WORK REQUEST A: Translate this sentence from the account of the blockade below into Spanish: "By then most of the protesters had found safety indoors."
WORK REQUEST B: According to the account of the blockade below, about how many police officers were slightly injured during the day?

Being in the crowd after the blockade had been pronounced a victory felt positively weird. "We won", it could be heard from Kolorowa's platform at some point. That announcement was accompanied by warnings of how dangerous it was to try and return home, and that it was safer to stay in the street under the watchful eye of the police for the time being. It turned out to be true. As could have been expected, the end of the official march was only a beginning of the aggro. Haunting the streets of the capital throughout the evening, nationalists and hooligans were looking for ways to vent their frustration. By then most of the protesters had found safety indoors. However, a few hours later I got news about groups of protesters being beaten by rightist thugs on the subway. How about that, Victory...
The police were still out in the streets, reportedly anxious to avoid direct confrontation with the thugs. About 40 police officers got slightly injured throughout the day, and a couple were put in hospital with more serious injuries.
On a more careful analysis, the day's events should stimulate reflection on the increasing prevalence of reactionary ideas among Poles. It should also help observers realize that the liberal consensus is decidedly insufficient to combat the far right, always prone to express implicit racist, sexist, provincial sentiment implicit in the larger society. The major goal of the radical left, the anti-capitalist left, the only true left, should be to awaken from their slumber those segments of society which might otherwise be easily mobilized towards conservative and fascist politics and ideology. Conservatism has many faces, and only one of them is liberal. It guards the interests of privileged elites with the help of ill-educated, hateful masses. The others, fueled by fear, are even uglier and ever ready to reveal themselves through increasingly more daring exhibitions of violence against all those outside the narrow purview of the fascist mind.
In turn, it is essential to remember and to stress that "fascism is but one of the faces of capitalism", as one of the banners on the blockade pronounced. For a few hundred years, capitalism has been showed down the throats of societies across the globe. It has created cavernous social divisions and drawn strength from the muscle of the working class. It could also rely on the support of the frustrated middle class, simultaneously aspiring to its riches and fearful of falling into poverty common among workers and peasants. It is the state and the capitalist system that needed the concept of "nation" to be crystallized and spread. It is capitalism that comfortably mingled with nazi and fascist regimes before and during WWII. And it is capitalism, this immensely resilient and naturalized system of oppression, that creates the social pathology which enables fascist sentiment today. The quasi-fascists remain blind to the real, material roots of their oppression. They forget that it is capitalism which eliminates and has always eliminated boundaries to drown out its insatiable hunger to the detriment of the people involved.

(Collection entries)
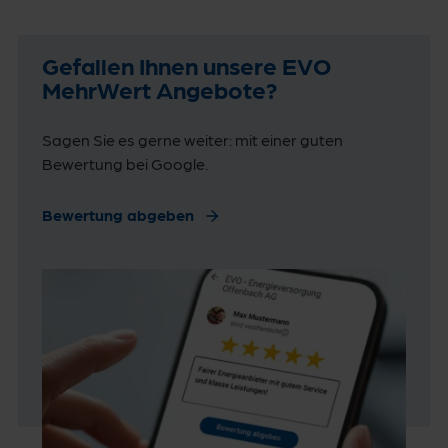
Gefallen Ihnen unsere EVO
MehrWert Angebote?
Sagen Sie es gerne weiter: mit einer guten
Bewertung bei Google.
Bewertung abgeben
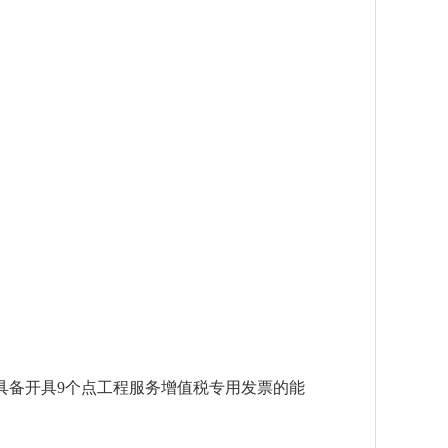
具备开具
9个点工程服务增值税专用发票的能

EXERCISE RESPONSE A: Para entonces, la mayoría de los manifestantes ya se habían puesto a salvo bajo techo.

EXERCISE RESPONSE B: About 40.